▸ **Text under study**:
At first glance, the new clinic of the primary care startup Parsley Health looks nothing like a doctor’s office. There’s a plant wall over the receptionist’s desk. There’s a kitchen in the waiting area, stocked with kombucha, coconut yogurt, and snacks like lotus seed puffs and turmeric plant bites. There are comfy couches and a long table that makes the lounge seem more like a cool Brooklyn cafe or a coworking space than a place where you’d get a vaccination.
This space, located on the second floor of a Fifth Avenue address, isn’t just a trendy spot for wellness obsessives–though it certainly looks the part. The clinic was designed by architect Alda Ly and interior designers Hilko Designs, and it’s conceptualized to provide a healthy way of life for the company’s members from the moment they walk in the door. Ly and Parsley’s head of design Day Jimenez worked together to incorporate biophilia, a design approach that uses natural elements to improve mental and physical wellbeing, into the office, from the meditation nook to the rooms where patients see their primary care doctor.

▸ **Data section**:
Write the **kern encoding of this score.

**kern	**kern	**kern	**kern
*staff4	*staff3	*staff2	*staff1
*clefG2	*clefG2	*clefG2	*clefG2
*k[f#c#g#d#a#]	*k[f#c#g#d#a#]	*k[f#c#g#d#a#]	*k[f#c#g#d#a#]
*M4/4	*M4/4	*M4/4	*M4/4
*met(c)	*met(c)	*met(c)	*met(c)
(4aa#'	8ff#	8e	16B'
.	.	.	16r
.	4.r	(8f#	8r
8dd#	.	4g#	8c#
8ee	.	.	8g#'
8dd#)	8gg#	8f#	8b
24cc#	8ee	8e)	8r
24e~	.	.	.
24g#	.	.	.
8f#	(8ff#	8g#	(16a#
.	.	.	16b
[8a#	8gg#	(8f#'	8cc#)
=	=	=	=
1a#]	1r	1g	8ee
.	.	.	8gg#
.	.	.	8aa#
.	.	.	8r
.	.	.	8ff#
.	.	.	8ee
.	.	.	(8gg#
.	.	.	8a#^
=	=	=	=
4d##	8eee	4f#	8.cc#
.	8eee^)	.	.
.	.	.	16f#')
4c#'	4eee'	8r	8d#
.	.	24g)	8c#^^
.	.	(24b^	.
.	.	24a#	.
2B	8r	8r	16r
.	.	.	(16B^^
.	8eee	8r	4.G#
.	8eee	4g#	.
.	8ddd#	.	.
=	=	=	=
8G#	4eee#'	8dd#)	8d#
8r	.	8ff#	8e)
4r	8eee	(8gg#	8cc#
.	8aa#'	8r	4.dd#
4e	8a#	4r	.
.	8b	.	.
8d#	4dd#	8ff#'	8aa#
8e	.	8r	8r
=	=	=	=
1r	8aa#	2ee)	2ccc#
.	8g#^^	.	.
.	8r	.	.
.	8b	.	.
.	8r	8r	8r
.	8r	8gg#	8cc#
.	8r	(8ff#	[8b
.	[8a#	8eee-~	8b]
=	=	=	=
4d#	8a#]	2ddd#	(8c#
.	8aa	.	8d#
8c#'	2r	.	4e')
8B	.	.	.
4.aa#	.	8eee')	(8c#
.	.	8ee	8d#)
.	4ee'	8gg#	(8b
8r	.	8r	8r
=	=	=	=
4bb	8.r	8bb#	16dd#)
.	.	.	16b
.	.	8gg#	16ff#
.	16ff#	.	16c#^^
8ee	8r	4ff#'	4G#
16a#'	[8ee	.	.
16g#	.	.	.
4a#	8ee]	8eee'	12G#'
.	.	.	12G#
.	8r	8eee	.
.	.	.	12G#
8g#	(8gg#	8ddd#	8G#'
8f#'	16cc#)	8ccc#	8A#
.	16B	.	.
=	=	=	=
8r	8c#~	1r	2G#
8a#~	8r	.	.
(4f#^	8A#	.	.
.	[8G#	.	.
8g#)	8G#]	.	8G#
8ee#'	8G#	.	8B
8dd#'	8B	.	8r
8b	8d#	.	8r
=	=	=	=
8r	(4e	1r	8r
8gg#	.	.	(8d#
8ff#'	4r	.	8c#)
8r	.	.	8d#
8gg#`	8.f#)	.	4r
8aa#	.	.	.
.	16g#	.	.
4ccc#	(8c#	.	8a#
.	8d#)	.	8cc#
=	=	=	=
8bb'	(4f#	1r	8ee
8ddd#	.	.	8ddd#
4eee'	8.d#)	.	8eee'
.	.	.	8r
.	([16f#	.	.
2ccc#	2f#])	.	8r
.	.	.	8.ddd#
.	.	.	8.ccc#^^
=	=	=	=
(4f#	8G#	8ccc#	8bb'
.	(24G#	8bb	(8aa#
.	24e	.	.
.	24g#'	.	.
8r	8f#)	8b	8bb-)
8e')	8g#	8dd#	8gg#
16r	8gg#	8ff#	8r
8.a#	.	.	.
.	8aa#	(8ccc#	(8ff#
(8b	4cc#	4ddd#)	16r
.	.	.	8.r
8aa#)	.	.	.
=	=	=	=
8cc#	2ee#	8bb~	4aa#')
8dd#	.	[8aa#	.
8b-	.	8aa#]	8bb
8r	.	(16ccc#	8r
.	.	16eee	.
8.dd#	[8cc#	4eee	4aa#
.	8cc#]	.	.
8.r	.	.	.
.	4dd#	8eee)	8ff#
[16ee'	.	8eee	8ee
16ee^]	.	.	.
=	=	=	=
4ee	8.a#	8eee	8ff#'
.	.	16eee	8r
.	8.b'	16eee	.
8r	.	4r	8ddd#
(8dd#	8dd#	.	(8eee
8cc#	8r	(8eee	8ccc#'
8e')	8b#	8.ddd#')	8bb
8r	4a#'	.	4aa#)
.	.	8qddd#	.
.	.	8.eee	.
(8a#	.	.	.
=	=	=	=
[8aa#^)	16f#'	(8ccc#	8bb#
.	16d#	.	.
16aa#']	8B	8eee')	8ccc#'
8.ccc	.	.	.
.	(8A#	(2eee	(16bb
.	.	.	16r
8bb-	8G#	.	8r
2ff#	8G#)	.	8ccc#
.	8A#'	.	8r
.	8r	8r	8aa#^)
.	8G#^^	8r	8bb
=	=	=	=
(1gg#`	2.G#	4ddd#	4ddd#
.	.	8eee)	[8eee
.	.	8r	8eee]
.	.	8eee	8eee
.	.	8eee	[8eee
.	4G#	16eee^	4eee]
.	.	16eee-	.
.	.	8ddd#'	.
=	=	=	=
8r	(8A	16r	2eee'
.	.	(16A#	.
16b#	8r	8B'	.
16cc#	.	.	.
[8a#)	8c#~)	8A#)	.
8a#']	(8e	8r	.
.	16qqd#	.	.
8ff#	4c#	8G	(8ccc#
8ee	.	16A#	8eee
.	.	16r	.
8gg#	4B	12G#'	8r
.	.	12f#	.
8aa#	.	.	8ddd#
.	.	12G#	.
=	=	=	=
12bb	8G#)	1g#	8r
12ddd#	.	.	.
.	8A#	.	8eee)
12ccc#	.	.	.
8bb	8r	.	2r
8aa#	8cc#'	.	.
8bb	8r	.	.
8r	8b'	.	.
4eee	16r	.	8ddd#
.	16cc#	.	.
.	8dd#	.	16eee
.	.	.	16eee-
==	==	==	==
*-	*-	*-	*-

▸ **Tasks to perform**:
A - In the text about the Parsley Health clinic, who designed the clinic?
B - From the text about the Parsley Health clinic, reproduce the part that opens with the words containing "This space, located" and closes with "primary care doctor.".

▸ **Answers by item**:
A - Architect Alda Ly and interior designers Hilko Designs.

B -
This space, located on the second floor of a Fifth Avenue address, isn’t just a trendy spot for wellness obsessives–though it certainly looks the part. The clinic was designed by architect Alda Ly and interior designers Hilko Designs, and it’s conceptualized to provide a healthy way of life for the company’s members from the moment they walk in the door. Ly and Parsley’s head of design Day Jimenez worked together to incorporate biophilia, a design approach that uses natural elements to improve mental and physical wellbeing, into the office, from the meditation nook to the rooms where patients see their primary care doctor.